Finally someone has produced a product that uses the technology Napster and Gnutella are based on to do something good. Despite what many proponents of Napster and Gnutella say, the main use of those programs is to get around having to pay for music and other electronic info like videos.
Some of the posts already on this board say "What is the use of this program?" Now we just have to split the mp3s into lots of little files. The people saying this apparently totally miss the purpose of this program. It is NOT to get music without paying for it. It is to help people communicate in an anonymous and secure way. Which many of the
I think it is great that a major corporation has helped to produce a product like this. Especially one that goes against what many government agencies want, that being anonymous, encrypted communications across the internet.
Just my $.02
Rich
As an Internet publisher myself, I'm a bit miffed as to what's going on here.

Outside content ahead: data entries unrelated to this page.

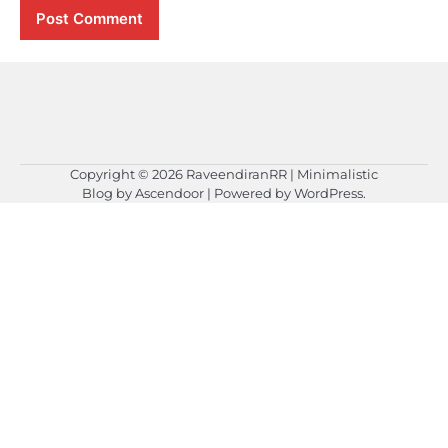
Copyright © 2026
RaveendiranRR
| Minimalistic
Blog by
Ascendoor
| Powered by
WordPress
.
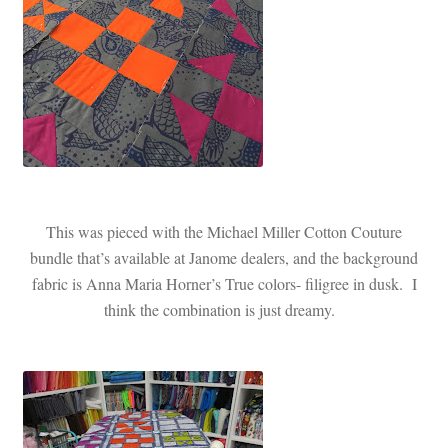
This was pieced with the Michael Miller Cotton Couture
bundle that’s available at Janome dealers, and the background
fabric is Anna Maria Horner’s True colors- filigree in dusk. I
think the combination is just dreamy.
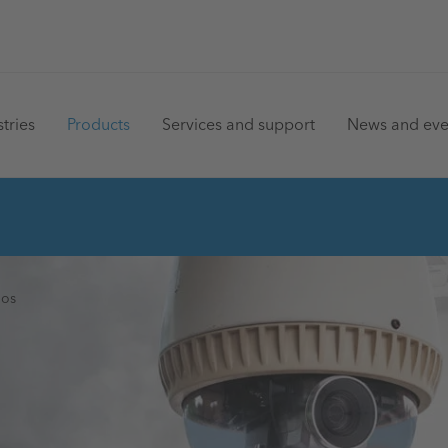
in
tries
Products
Services and support
News and eve
vigation
ios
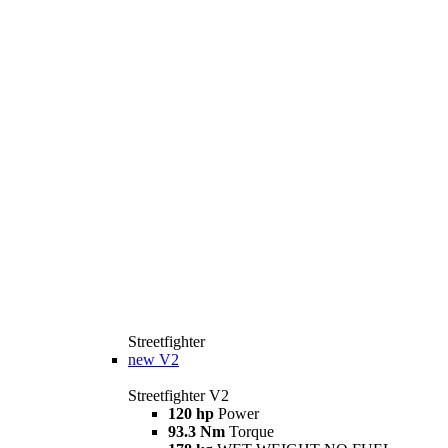
Streetfighter
new
V2
Streetfighter V2
120 hp
Power
93.3 Nm
Torque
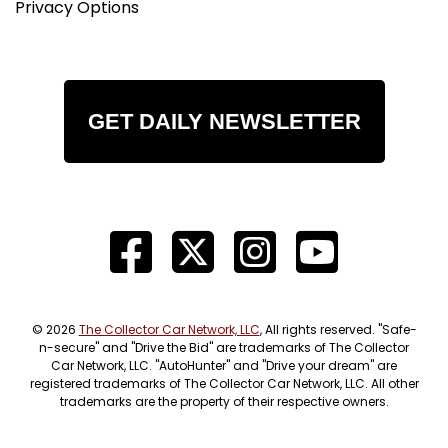
Privacy Options
GET DAILY NEWSLETTER
© 2026
The Collector Car Network, LLC
, All rights reserved. "Safe-
n-secure" and "Drive the Bid" are trademarks of The Collector
Car Network, LLC. "AutoHunter" and "Drive your dream" are
registered trademarks of The Collector Car Network, LLC. All other
trademarks are the property of their respective owners.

Sure, I publish stuff about sports, which is not exactly Earth-shattering in terms of societal impact (though I can argue for its societal worth, mind you), but what seems weird to me is that this is a way to hide behind the computer screen.
Looking at the root of the name of Publius -- familiar with the Federalist Papers myself, because I have to soon explain why we made all those changes in the UAH SGA last year anyway -- I see their point, but societal change is more often brought about by grassroots efforts led by out-in-front, standard-bearing individuals.
To demonstrate my point, could the American Civil Rights movement have progressed without someone like Rev. Dr. Martin Luther King, Jr., marching? Sure, he could have sat in Atlanta (or Memphis, or Selma, or . . .) and written beautiful works on what was wrong with the oppression of "Negroes" in American society. I dare say his impact was strengthened by his visible action.
Heck, to take it to a whole other level, Jesus Christ himself could have just written a bunch of stuff, but I guarantee fewer people would be affected by Christianity -- whether you have a positive or negative view of it -- without some decisive action in there.
Anonymity breeds a small hair of distrust. If you're going to take over the world, you've got to have people's trust.